(Arturo Alfonso Schomberg)
On my first visit to the Schomburg Center for Research in Black Culture located on 135th Street and Lenox Ave in Harlem, I marveled at the exhibits celebrating the black experience including beautiful art work and even black science fiction writers, a modernspace for events and the research library downstairs. The center consists of three connected buildings, the Schomburg building, the Langston Hughes building and the Landmark building.

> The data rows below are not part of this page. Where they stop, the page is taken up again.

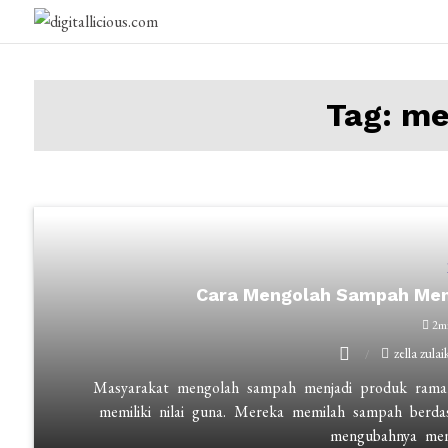
Skip
to
digitallicious.com
Sharing Digital Information
content
Tag:
me
Cara Mengolah Sampah Men
2m
on
zella zula
Cara
Masyarakat mengolah sampah menjadi produk ramah
Mengolah
memiliki nilai guna. Mereka memilah sampah berdasa
mengubahnya men
Sampah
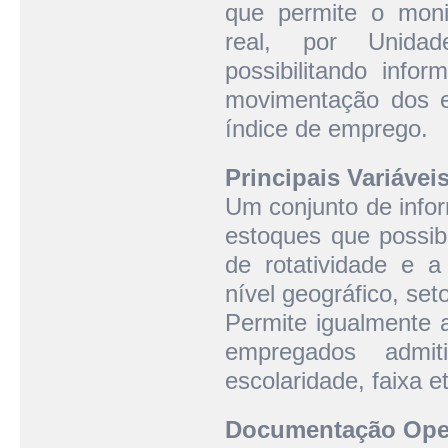
que permite o mon
real, por Unida
possibilitando info
movimentação dos e
índice de emprego.
Principais Variáveis
Um conjunto de info
estoques que possibi
de rotatividade e 
nível geográfico, set
Permite igualmente 
empregados admit
escolaridade, faixa e
Documentação Oper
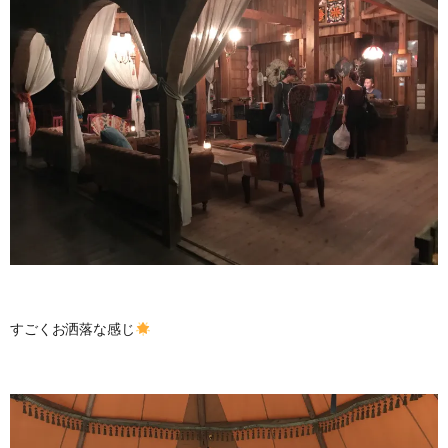
すごくお洒落な感じ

Under the auspices of the New York Public Library it started as The Division of Negro Literature, History and Prints, the prototype for the current center today which opened in 1925 as a special collection for the 135th Street library branch to match the needs of the growing black community. In 1926 the division won international acclaim when the Puerto Rican born black scholar and book collector Arturo Alfonso Schomburg was added to the collection, which consisted of 2,000 etchings and paintings, 3,000 manuscripts, over 5,000 books and thousands of pamphlets.
(The original site of the of The Collection of Negro Literature, History and Prints, Now the “Landmark Building”).

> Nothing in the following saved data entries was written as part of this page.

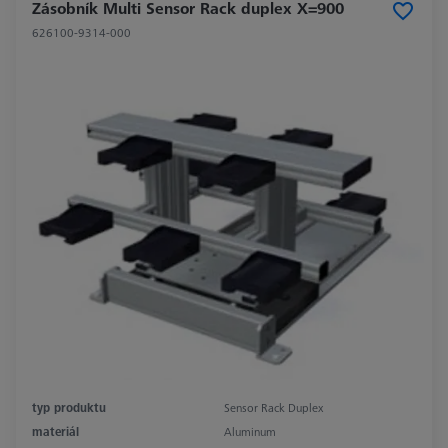
Zásobník Multi Sensor Rack duplex X=900
626100-9314-000
typ produktu
Sensor Rack Duplex
materiál
Aluminum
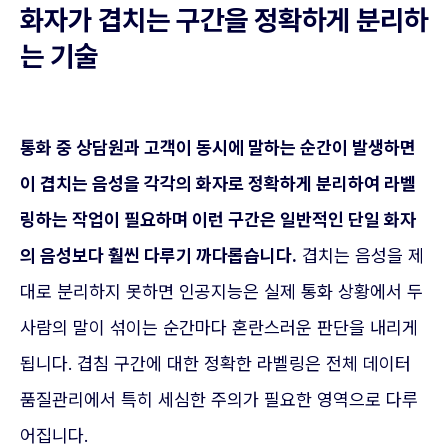
화자가 겹치는 구간을 정확하게 분리하
는 기술
통화 중 상담원과 고객이 동시에 말하는 순간이 발생하면
이 겹치는 음성을 각각의 화자로 정확하게 분리하여 라벨
링하는 작업이 필요하며 이런 구간은 일반적인 단일 화자
의 음성보다 훨씬 다루기 까다롭습니다.
겹치는 음성을 제
대로 분리하지 못하면 인공지능은 실제 통화 상황에서 두
사람의 말이 섞이는 순간마다 혼란스러운 판단을 내리게
됩니다. 겹침 구간에 대한 정확한 라벨링은 전체 데이터
품질관리에서 특히 세심한 주의가 필요한 영역으로 다루
어집니다.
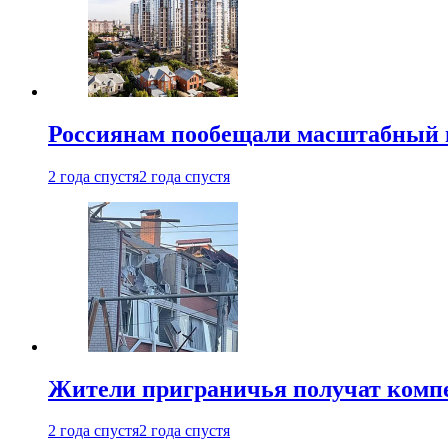
Россиянам пообещали масштабный в
2 года спустя
2 года спустя
Жители приграничья получат комп
2 года спустя
2 года спустя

The Division was renamed the Schomburg Collection of Negro Literature, History and Prints in 1940. The center was designated a research library in 1972 by the New York Public Library and then became the Schomburg Center for Research in Black Culture. The center underwent an expansion in 1991, adding exhibition spaces, galleries and a 340 seat Langston Hughes Auditorium for lectures and performances and special events.
The history of the Schomburg Center for Research in Black Culture is a rich one, and while its establishment can be traced to the very beginning, the founding of the center is a bit more complex. Even when I asked the gentleman behind the information desk in the research library, he had a difficult time giving me an answer due to the complex nature of its founding and referred me to a couple of books on Arturo Alfonso Schomburg, a very interesting fellow who was also a black Master Mason at a Brooklyn Lodge.
(Arturo Alfonso Schomburg with his Masonic Fraters at the Brooklyn Lodge)
In essence, the true founders of the Schomburg Center for Research in Black Culture, was The New York Public Library and Arturo Alfonso Schomburg due to his magnificent collection of books and manuscripts, as well as paintings and etchings. In 1920 Catherine Allen Latimer became the first African American librarian hired by the New York Public Library at the 135th Street branch. The Schomburg Center is currently finishing renovations for a more modern look to reflect the 21 century.